2 The twentieth-century scholar Howard Jay Graham was instrumental in uncovering the distortion of the Fourteenth Amendment’s legislative history. For an engaging and accessible account of Field’s role in this endeavor, see the fourth chapter of Adam Winkler’s recent book, We the Corporations (Norton, 2018). With free speech, I refer to Citizens United v. FEC, in which the majority held that governmental regulations limiting the amount of money corporations may spend on political speech violated those corporations’ First Amendment rights; with the exercise of religion, I refer to the holding in Hobby Lobby v. Burwell that, where each owner of a closely held corporation shares a given religious belief, that the corporation as a legal entity shall be considered to hold that religious belief under the Religious Freedom Restoration Act of 1993.
3 William Blackstone, “Of Corporations,” p. 455 (emphasis added).
4 See Morton Horwitz, “Santa Clara Revisited: The Development of Corporate Theory,” p. 181.
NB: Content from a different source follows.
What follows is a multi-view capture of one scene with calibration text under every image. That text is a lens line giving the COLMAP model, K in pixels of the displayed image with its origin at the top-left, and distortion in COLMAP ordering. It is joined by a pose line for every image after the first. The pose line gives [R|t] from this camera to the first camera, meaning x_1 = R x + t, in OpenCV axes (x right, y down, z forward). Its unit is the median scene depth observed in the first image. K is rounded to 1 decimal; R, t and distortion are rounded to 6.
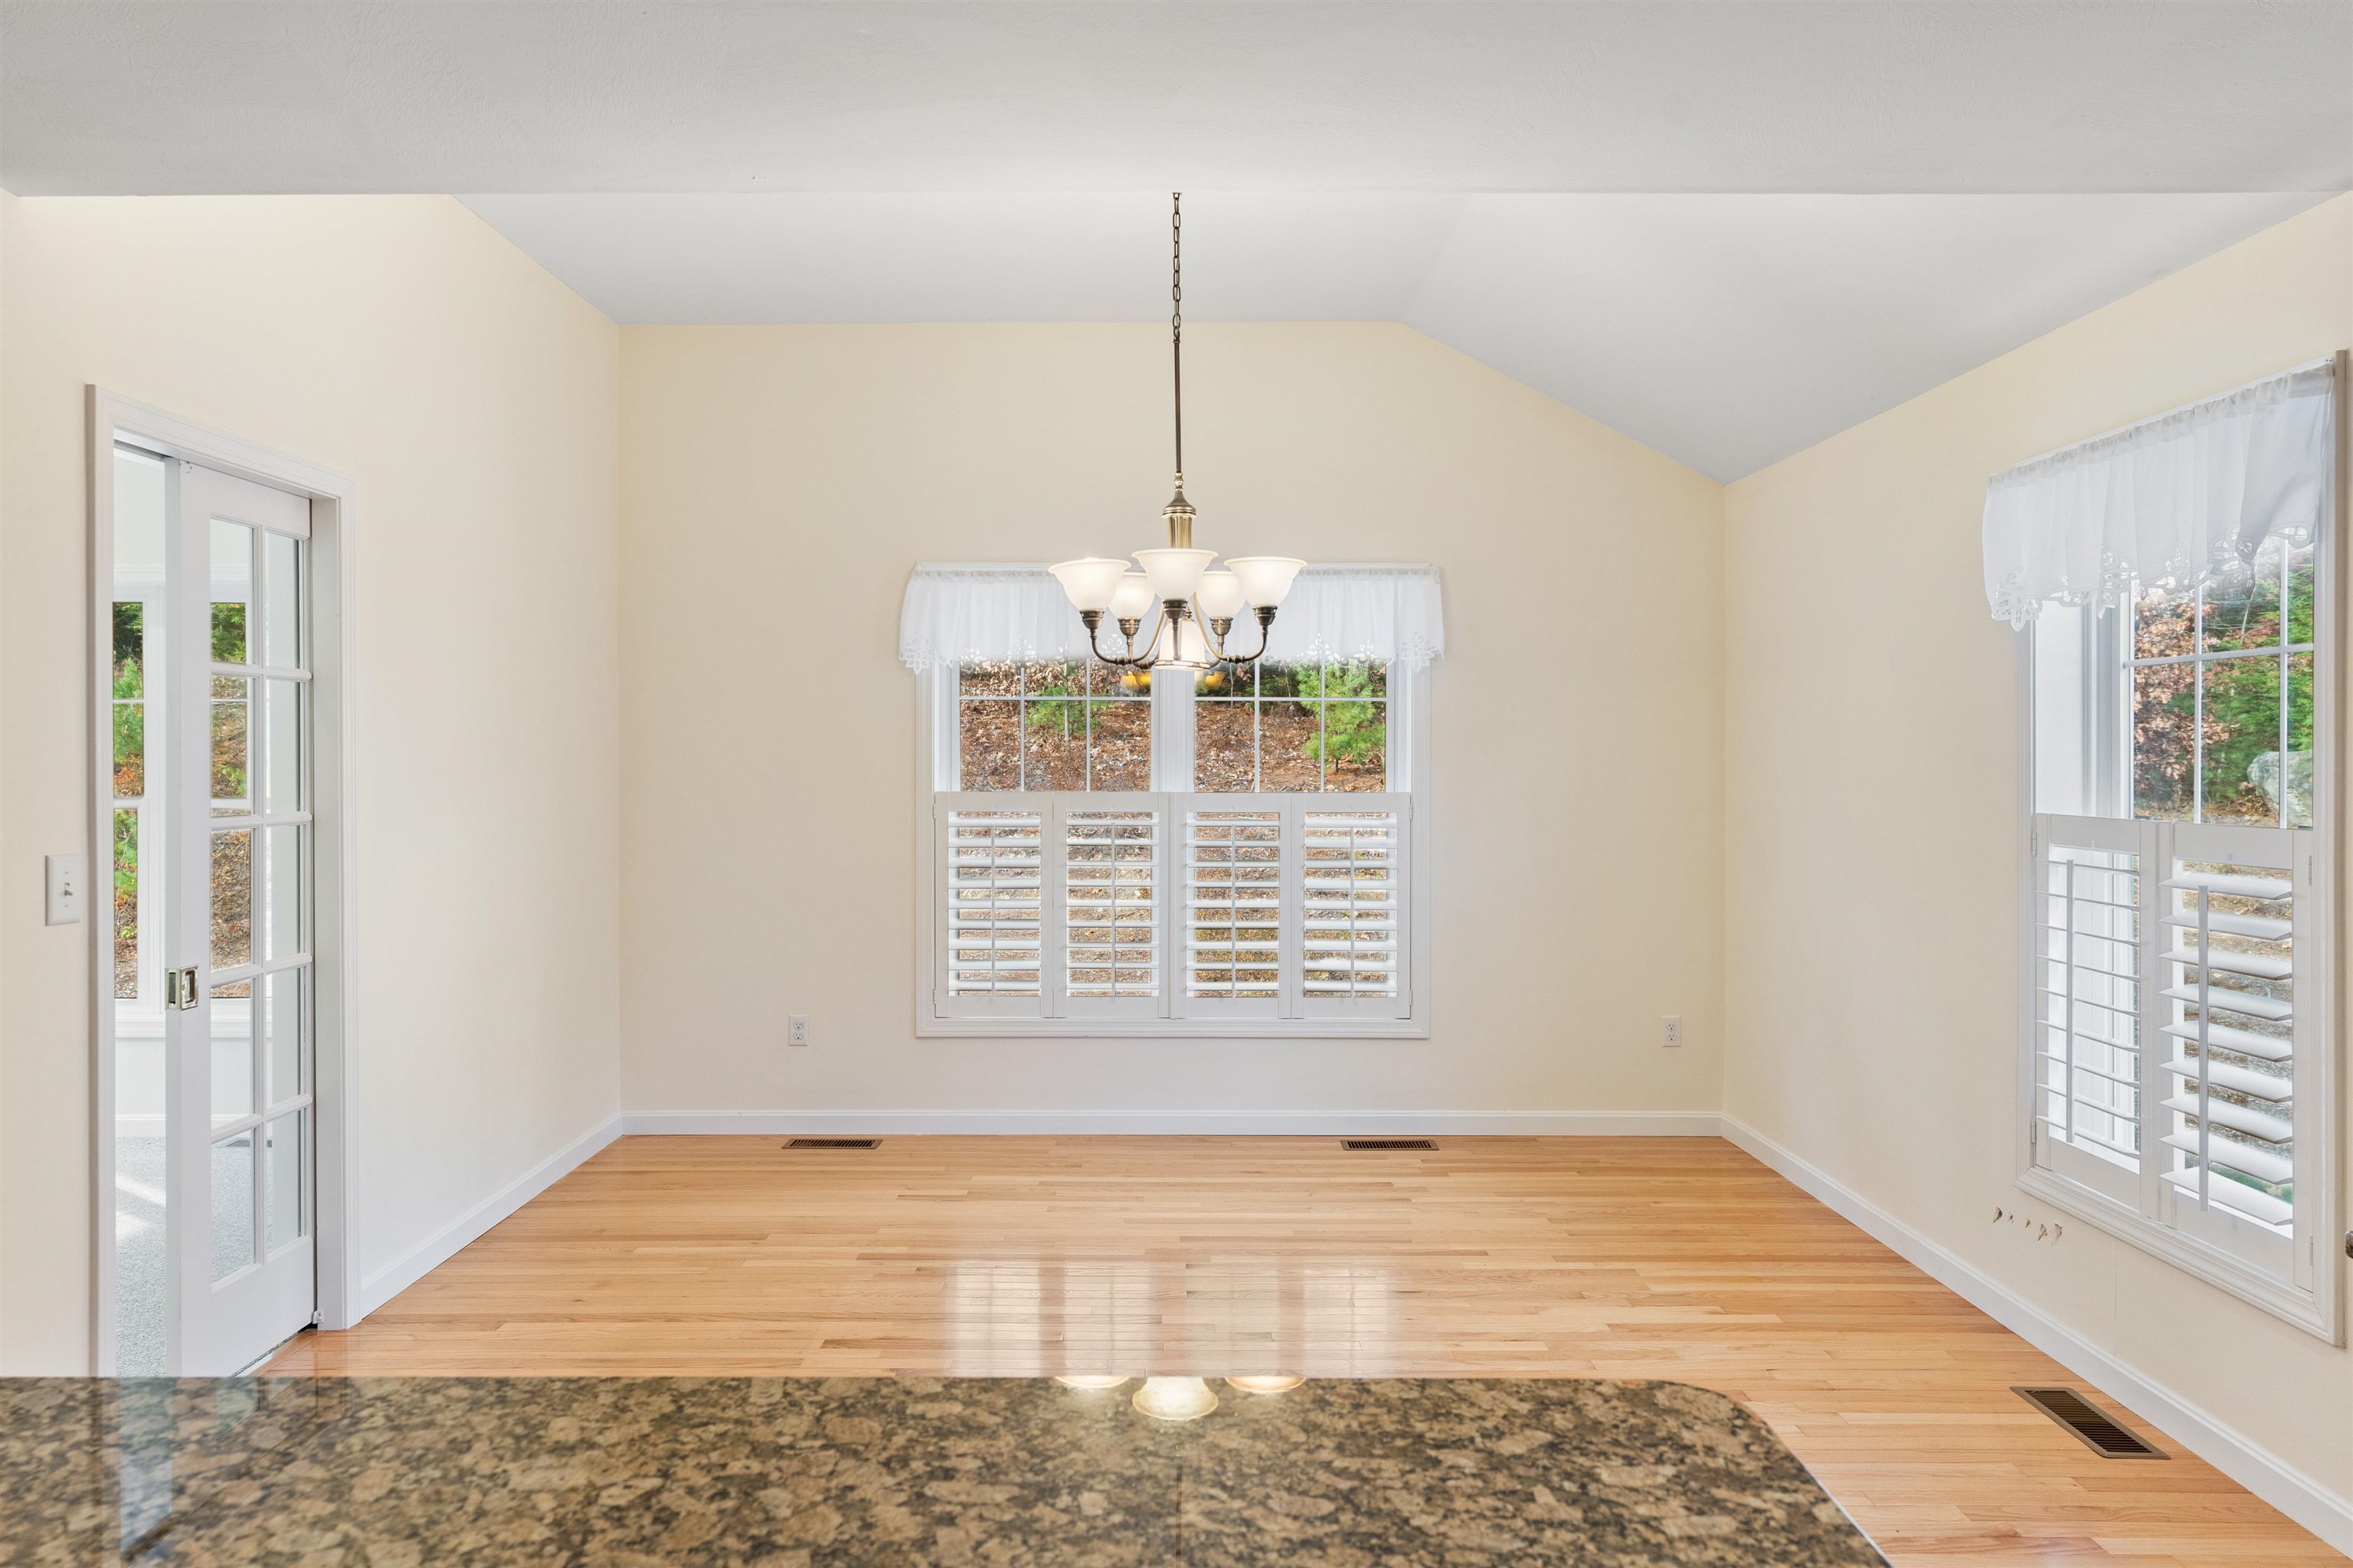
lens RADIAL K [[1501.8, 0, 1158.8], [0, 1501.8, 767.3], [0, 0, 1]] dist [-0.001275, 0.000843]
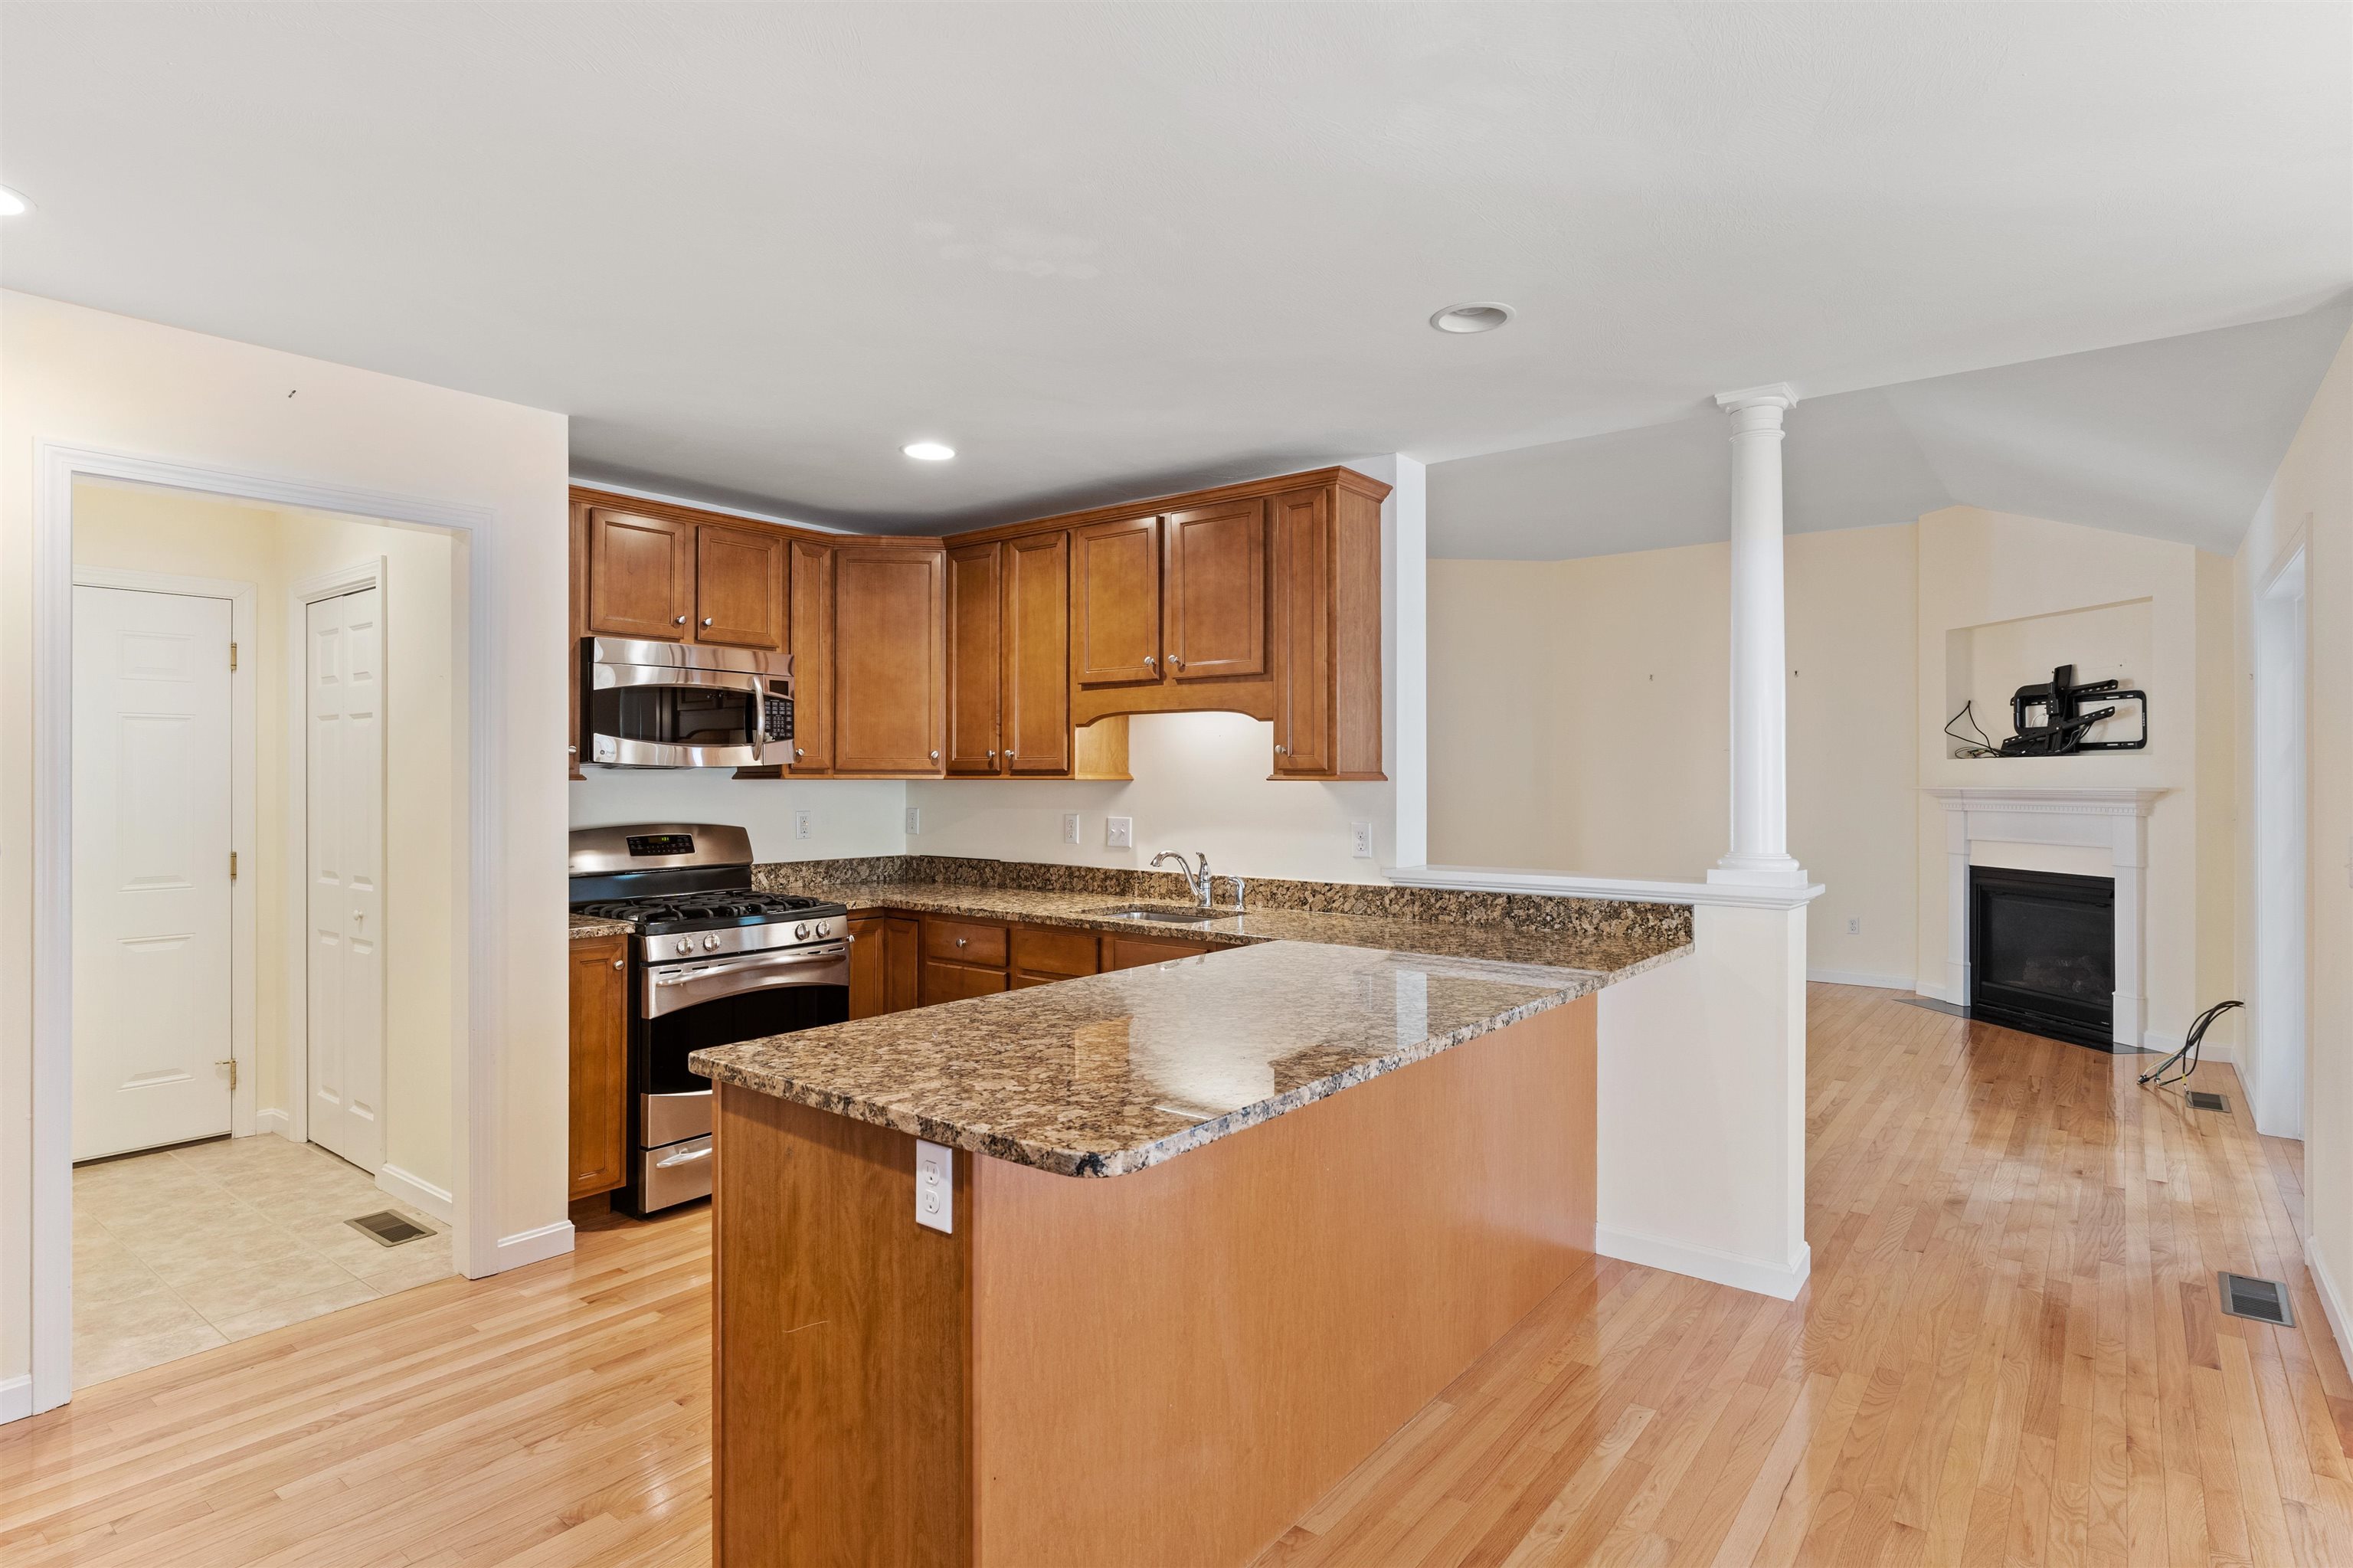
lens RADIAL K [[1214.2, 0, 1165.1], [0, 1214.2, 775.0], [0, 0, 1]] dist [-0.005305, 0.002286]
pose [[-0.612280, -0.001655, -0.790639, 0.411900], [-0.004816, 0.999987, 0.001636, 0.008946], [0.790626, 0.004810, -0.612280, 0.571181]]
5 Move to Amend, “What is Corporate Personhood?” Move to Amend seeks to remedy this through a Constitutional amendment—the “We the People Amendment”—that erases all Constitutional rights for corporations (Sections 1 and 2), except perhaps the freedom of the press (Section 3). To my reading, the “We the People Amendment” is overly broad, as it would eliminate Constitutional rights like freedom from unreasonable search and seizure (4th Amend.), just compensation for governmentally seized property (5th Amend.), and the freedom of contract (Art. 1, §10) along with the more recently acquired ones. (Imagine if Apple had to hand over any and all data collected on users to the government without a pretext, or if federal and state contractors could no longer trust that their contracts will be honored, or if airlines could have passenger jets seized for military use without compensation.) Of course, it is much more likely that states would simply engage in yet another race to the bottom, granting corporations extensive “privileges” with minimal “regulations” as long as they incorporated in, and paid taxes in, their jurisdiction--just as they did at the end of the nineteenth century.
6 See Christopher Grandy, “New Jersey Corporate Chartermongering, 1875-1929”.
7 The “corporate social responsibility” movement, which aims to help corporations regulate themselves more conscientiously, is an important element here—though as with natural persons, self-regulation is sometimes not enough.
8 See, e.g., Mary Kreiner Ramirez, “The Science Fiction of Corporate Criminal Liability: Containing the Machine through the Corporate Death Penalty”; Kent Greenfield, “Ultra Vires Lives!: A Stakeholder Analysis of Corporate Illegality.”
9 The term is the twentieth-century biophilosopher Jakob von Uexküll’s. See, e.g., A Foray into the Worlds of Animals and Humans (trans. Joseph D. O’Neill).